Gesetzlicher Mindestlohn – keine Anrechnung von Urlaubs- und Weihnachtsgeld

ArbG Berlin vom 04.03.2015 - 54 Ca 14420/14

In dem zugrundeliegenden Fall wurde die klagende Arbeitnehmerin von der Beklagten ursprünglich gegen eine Grundvergütung von EUR 6,44 je Arbeitsstunde zuzüglich einer Leistungszulage und einer Schichtzulage beschäftigt. Darüber hinausgehend zahlte die Beklagte an die Klägerin ein Urlaubsgeld sowie eine Jahressonderzahlung, die sich nach der Dauer der Betriebszugehörigkeit staffelte. Die Beklagte kündigte das Arbeitsverhältnis und bot der Klägerin gleichzeitig an, das Arbeitsverhältnis mit einem Stundenlohn von EUR 8,50 bei Wegfall der Leistungszulage, des zusätzlichen Urlaubsgeldes und der Jahressonderzahlung fortzusetzen. Die Klägerin wehrte sich erfolgreich gegen die Änderungskündigung.

 

Verfahrensgang:

Das Arbeitsgericht Berlin hat die Kündigung für unwirksam gehalten und gab der gegen die Änderungskündigung gerichteten Klage statt. Die Entscheidung ist nicht rechtskräftig. Die Beklagte kann Berufung einlegen.

 

Aus den Entscheidungsgründen:

Die Änderungskündigung war unwirksam. Der seit dem 01. Januar 2015 vorgeschriebene gesetzliche Mindestlohn soll unmittelbar die Arbeitsleistung des Arbeitnehmers entgelten. Das zusätzliche Urlaubsgeld und die Jahressonderzahlung dienen aber nicht dem vorbenannten Zweck, so dass die Arbeitgeber Urlaubsgeld und eine Jahressonderzahlung nicht auf den Mindestlohn anrechnen dürfen. Auch eine Änderungskündigung, mit der die unzulässige Anrechnung erreicht werden soll, ist unzulässig.

 

Fazit und Kommentar:

Das Mindestlohngesetz legt selbst nicht explizit fest, welche Lohnbestandteile auf den gesetzlichen Mindestlohn angerechnet werden können.
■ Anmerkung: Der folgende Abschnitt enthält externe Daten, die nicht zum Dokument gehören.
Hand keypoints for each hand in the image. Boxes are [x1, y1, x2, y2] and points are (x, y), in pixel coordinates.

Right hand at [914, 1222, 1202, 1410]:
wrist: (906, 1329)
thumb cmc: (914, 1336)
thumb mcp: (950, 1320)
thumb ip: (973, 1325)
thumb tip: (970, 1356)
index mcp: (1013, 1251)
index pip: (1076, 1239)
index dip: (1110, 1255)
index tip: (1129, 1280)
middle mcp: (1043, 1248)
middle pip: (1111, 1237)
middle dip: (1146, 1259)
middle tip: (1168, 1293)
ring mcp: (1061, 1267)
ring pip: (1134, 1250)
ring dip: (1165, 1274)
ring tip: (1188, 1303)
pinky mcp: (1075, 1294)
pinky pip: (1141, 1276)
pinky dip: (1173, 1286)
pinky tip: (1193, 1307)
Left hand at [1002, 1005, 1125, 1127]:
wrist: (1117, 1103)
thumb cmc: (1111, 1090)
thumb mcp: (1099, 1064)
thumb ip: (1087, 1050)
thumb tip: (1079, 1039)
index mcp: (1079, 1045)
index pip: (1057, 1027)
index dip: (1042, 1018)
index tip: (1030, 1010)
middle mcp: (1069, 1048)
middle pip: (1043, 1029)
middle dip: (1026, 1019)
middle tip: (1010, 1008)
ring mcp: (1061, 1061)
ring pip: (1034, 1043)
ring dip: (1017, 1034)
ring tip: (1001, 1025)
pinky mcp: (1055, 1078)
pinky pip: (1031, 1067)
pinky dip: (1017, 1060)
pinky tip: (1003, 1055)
Mit Spannung werden die ersten arbeitsgerichtlichen Entscheidungen und insbesondere eine Entscheidung des Bundesarbeitsgerichts zu dieser Thematik erwartet. Das Urteil des Arbeitsgerichts Berlin ist insoweit nicht überraschend als es mit dem überwiegenden Teil des Schrifttums im Einklang steht.
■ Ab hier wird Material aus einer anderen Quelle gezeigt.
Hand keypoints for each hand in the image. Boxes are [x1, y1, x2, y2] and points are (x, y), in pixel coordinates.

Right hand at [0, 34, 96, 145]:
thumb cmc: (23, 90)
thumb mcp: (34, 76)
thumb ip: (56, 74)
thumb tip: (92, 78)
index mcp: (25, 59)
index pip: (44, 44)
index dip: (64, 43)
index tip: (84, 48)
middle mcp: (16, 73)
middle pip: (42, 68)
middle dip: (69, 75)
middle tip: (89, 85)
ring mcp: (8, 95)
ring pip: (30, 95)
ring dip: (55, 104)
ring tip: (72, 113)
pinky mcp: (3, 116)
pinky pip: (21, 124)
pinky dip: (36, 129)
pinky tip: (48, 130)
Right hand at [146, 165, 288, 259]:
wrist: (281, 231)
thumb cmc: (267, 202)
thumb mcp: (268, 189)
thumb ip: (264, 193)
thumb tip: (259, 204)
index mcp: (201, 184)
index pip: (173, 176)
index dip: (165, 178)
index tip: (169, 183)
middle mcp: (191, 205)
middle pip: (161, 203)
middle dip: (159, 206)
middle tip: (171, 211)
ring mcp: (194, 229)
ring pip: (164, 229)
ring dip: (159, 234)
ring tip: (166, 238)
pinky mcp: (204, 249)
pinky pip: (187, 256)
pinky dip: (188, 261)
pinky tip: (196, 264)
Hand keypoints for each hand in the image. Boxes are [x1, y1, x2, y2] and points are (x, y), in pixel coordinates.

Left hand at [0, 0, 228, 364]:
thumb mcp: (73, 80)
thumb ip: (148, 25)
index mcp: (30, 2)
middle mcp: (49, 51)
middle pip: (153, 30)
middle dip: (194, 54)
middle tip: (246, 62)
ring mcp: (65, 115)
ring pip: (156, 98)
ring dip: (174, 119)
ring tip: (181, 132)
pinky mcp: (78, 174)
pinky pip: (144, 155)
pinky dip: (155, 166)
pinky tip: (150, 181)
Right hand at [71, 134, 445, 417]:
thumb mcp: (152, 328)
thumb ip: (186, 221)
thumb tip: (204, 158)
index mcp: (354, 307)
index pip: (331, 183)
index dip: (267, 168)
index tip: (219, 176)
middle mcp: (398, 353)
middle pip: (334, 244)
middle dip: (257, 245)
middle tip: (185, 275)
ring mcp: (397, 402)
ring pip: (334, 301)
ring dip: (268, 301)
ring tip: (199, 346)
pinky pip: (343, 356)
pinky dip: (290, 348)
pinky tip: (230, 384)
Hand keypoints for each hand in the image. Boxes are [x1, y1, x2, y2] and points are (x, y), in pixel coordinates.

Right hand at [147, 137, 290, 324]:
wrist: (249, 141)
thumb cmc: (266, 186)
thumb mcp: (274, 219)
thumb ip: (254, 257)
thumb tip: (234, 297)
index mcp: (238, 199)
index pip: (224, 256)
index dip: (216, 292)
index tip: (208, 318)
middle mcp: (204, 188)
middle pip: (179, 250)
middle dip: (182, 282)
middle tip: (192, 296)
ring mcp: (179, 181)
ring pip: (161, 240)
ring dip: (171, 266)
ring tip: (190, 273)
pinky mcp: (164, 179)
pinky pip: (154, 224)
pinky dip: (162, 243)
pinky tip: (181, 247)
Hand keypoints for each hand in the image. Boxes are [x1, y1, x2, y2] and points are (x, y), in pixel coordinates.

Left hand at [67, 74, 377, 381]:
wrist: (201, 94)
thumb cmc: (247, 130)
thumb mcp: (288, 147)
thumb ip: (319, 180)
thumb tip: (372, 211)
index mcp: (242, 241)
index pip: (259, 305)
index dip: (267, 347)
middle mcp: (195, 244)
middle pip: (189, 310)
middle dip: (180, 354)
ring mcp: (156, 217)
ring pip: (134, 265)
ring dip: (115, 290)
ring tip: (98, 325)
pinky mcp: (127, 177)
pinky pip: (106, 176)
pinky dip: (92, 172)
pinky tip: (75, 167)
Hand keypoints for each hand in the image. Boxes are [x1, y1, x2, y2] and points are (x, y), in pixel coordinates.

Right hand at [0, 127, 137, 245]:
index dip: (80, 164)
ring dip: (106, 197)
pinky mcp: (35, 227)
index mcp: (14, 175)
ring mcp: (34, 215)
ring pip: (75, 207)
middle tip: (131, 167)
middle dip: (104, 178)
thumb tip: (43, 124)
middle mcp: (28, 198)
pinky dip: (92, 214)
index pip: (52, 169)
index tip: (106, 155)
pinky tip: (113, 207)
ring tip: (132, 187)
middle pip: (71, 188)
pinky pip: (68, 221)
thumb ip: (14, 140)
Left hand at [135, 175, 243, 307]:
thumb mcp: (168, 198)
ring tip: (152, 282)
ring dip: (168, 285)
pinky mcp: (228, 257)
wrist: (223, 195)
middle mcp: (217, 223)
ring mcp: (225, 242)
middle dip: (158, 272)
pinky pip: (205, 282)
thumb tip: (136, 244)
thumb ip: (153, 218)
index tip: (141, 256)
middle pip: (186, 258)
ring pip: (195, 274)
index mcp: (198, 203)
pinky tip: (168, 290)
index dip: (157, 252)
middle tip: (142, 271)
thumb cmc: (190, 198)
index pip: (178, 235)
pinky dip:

Die allein dem einseitigen Wunsch des Arbeitgebers entsprechende Abänderung der arbeitsvertraglichen Konditionen ist rechtlich nicht zu rechtfertigen. Vor diesem Hintergrund kann der Wegfall der streitgegenständlichen Zulagen auch nicht mithilfe einer Änderungskündigung wirksam durchgesetzt werden.